Destroying evidence of their crimes
The bombshell du jour should come as no surprise to anyone:
The CIA made videotapes in 2002 of its officers administering harsh interrogation techniques to two al-Qaeda suspects but destroyed the tapes three years later, CIA Director Michael V. Hayden said yesterday.
[...]
All the tapes were destroyed in November 2005 on the order of Jose A. Rodriguez Jr., then the CIA's director of clandestine operations, officials said. The destruction came after the Justice Department had told a federal judge in the case of al-Qaeda operative Zacarias Moussaoui that the CIA did not possess videotapes of a specific set of interrogations sought by his attorneys.
As part of the CIA's cover-up of its crimes, we're supposed to believe this:
A CIA spokesman said yesterday that the request would not have covered the destroyed tapes.
The real howler is this:
In a note to agency employees yesterday, Hayden said that the decision to destroy the videotapes was made to protect the identities of CIA officers who were clearly identifiable on them.
"Beyond their lack of intelligence value -- as the interrogation sessions had already been exhaustively detailed in written channels -- and the absence of any legal or internal reason to keep them, the tapes posed a security risk," Hayden said. "Were they ever to leak, they would permit identification of your CIA colleagues who had served in the program, exposing them to and their families to retaliation from al-Qaeda and it sympathizers."
Baloney. If CIA officials were identifiable in the tapes, the agency could have simply kept the tapes locked away in their vaults and maintained their classified status. The CIA Director's suggestion that his agency cannot prevent highly classified material from leaking is patently ludicrous. Instead, it's obvious that the real fear on the part of the agency is that an Inspector General, or a member of Congress, or a future White House staffer with appropriate clearance would have access to proof of the CIA's crimes. This destruction of evidence is simply another example of the rogue lawlessness infecting our intelligence services, all under the name of fighting terrorism.

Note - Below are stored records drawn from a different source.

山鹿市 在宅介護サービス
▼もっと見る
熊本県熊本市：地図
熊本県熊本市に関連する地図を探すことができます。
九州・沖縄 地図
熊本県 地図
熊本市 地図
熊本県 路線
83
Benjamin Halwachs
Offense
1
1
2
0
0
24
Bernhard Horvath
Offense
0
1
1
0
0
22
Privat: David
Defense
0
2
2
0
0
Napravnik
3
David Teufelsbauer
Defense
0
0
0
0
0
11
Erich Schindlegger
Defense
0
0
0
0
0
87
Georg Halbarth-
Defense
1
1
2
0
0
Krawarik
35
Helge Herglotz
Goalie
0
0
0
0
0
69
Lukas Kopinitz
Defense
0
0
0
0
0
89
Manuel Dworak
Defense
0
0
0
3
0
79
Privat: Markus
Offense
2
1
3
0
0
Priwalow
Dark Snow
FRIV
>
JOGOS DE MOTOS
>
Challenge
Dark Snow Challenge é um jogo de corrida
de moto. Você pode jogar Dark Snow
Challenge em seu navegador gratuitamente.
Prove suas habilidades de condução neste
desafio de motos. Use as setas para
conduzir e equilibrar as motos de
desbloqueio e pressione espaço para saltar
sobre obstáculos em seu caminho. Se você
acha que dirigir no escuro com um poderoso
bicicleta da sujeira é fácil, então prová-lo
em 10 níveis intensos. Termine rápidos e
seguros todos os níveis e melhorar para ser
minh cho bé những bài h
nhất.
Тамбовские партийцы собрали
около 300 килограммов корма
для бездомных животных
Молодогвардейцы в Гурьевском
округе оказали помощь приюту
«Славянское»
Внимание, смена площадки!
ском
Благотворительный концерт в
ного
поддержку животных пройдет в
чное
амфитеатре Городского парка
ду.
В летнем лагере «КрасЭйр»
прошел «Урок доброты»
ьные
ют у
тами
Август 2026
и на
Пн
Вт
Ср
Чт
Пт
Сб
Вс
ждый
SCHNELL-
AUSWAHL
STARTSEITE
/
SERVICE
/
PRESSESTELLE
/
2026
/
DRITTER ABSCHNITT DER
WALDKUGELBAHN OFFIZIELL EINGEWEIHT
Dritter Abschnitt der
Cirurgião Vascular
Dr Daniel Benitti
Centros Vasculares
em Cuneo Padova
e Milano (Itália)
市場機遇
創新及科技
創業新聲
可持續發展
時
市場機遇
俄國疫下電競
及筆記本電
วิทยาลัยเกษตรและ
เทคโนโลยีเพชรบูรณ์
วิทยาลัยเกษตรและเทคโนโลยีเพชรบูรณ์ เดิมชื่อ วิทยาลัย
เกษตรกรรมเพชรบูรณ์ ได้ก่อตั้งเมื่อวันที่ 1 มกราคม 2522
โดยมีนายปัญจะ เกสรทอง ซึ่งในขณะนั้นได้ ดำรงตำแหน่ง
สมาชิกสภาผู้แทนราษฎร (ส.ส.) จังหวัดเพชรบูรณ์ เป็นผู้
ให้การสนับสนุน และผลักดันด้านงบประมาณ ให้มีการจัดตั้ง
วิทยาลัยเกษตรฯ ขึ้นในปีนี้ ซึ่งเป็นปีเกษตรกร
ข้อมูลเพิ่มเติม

Jameel Jaffer, an attorney for the ACLU, had this to say:
"The CIA appears to have deliberately destroyed evidence that would have allowed its agents to be held accountable for the torture of prisoners," Jaffer said. "They are tapes that should have been released to the courts and Congress, but the CIA apparently believes that its agents are above the law."
Of course that's what they believe, since that's what the White House keeps telling them.